What does it feel like to live in an immune-compromised body, in a world facing a global pandemic? A newly published study, led by nursing assistant professor Laura Sinko, offers a glimpse. In the spring of 2020, the start of the COVID-19 pandemic, Sinko and co-researchers solicited photos from people living across America with severely compromised immune systems. 

“Photo elicitation is a research method that's underutilized, but it really lets you see the world through the eyes of someone else,” Sinko says. “That can be really powerful when we're trying to understand differences in human experience. Photography can evoke that feeling of empathy, that feeling of that mutual understanding.”

Sinko’s paper reporting on the photo elicitation project, co-authored with researchers from the University of Pennsylvania, Thomas Jefferson University and the University of Colorado, appears in the Journal of Community Psychology.
 

the covid photo gallery that is part of a research project by nursing assistant professor Laura Sinko

As part of a newly published study, Laura Sinko and co-researchers solicited photos from people living across America with severely compromised immune systems during the early days of COVID-19. The photos were shared in an online gallery (pictured).

The photo elicitation project, done in partnership with online support organizations for people with chronic illness, asked participants to submit photographs highlighting changes to their routines or living environments as well as their “emotional experience” and mental health during the early stages of the pandemic (April-June 2020). Participants also were given open-ended questions asking how they had been impacted by the pandemic and how the community support they experienced had changed.

The photo submissions, some of which are presented in the paper and on a portfolio web page, reflect many predictable and universal feelings such as isolation and safety fears. But other photos highlight aspects of immune-compromised life during COVID that the general public might not appreciate. One photo shows a wheelchair with a t-shirt on it that says “I wore masks long before COVID 19.” One participant shared a comment that “those of us who are sick enough do not leave on a regular basis…the world is not much different until we get outside of the home.” 

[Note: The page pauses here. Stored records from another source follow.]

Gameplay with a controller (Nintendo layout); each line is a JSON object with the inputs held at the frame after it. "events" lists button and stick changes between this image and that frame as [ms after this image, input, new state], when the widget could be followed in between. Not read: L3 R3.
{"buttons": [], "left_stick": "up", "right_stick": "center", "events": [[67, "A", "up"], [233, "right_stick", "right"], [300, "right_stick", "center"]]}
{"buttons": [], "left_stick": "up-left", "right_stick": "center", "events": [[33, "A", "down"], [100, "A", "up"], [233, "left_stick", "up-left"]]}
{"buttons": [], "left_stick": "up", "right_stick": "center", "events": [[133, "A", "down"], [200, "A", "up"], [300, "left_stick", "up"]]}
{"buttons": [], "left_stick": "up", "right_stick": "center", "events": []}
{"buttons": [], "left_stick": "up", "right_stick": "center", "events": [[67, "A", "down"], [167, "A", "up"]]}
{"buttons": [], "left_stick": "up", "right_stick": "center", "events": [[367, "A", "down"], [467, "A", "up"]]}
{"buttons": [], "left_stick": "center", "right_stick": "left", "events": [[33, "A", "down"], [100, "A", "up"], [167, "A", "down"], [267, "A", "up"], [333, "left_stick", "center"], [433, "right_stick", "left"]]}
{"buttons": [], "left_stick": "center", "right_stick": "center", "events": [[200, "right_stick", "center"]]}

"For folks who were concerned about infection risk before the COVID-19 pandemic, seeing society prioritize infection precautions, for example wearing masks, washing hands, and enhancing provision delivery services, actually improved some aspects of their quality of life,” Sinko says. “They normally had to navigate the world without any community support.”

Sinko works primarily in trauma recovery. She knew that while the pandemic impacted everybody, not all people were affected in the same way. “There’s the analogy that we're all in the same storm, but in different boats. That resonated with me,” she says. “I have a family member who's severely immune-compromised, and his fear of his life being ended by this pandemic was just so different than other family members.”

Sinko thinks a photo presentation like this can have a different kind of impact than a numbers-based quantitative study. Seeing what real people are struggling with might be a more effective way to get others to change their own behaviors. 

“Sometimes I think people who aren't at high risk of infection-related complications don't think about the mental health of the immune-compromised person, who looks out the windows and sees people walking around maskless or witnesses anti-vaccine rhetoric online or on television. You see the photos, and you can feel that,” Sinko says. “That awareness potentially can lead to new consideration of policies to provide better supports for these people as we move forward, she says.

In the end, the shared photo portfolio page created for the study served multiple purposes. It was a way to disseminate the research professionally and potentially raise awareness of issues faced by immune-compromised people. It also built a shared space for these individuals to find community.

“One of the resounding things that we found in our research was that people just felt really alone,” Sinko says. “A lot of them didn't really have a rich support network of immune-compromised people. So they could go to this page, whether they were part of the study or not, and see how other people were going through it and feel less alone.”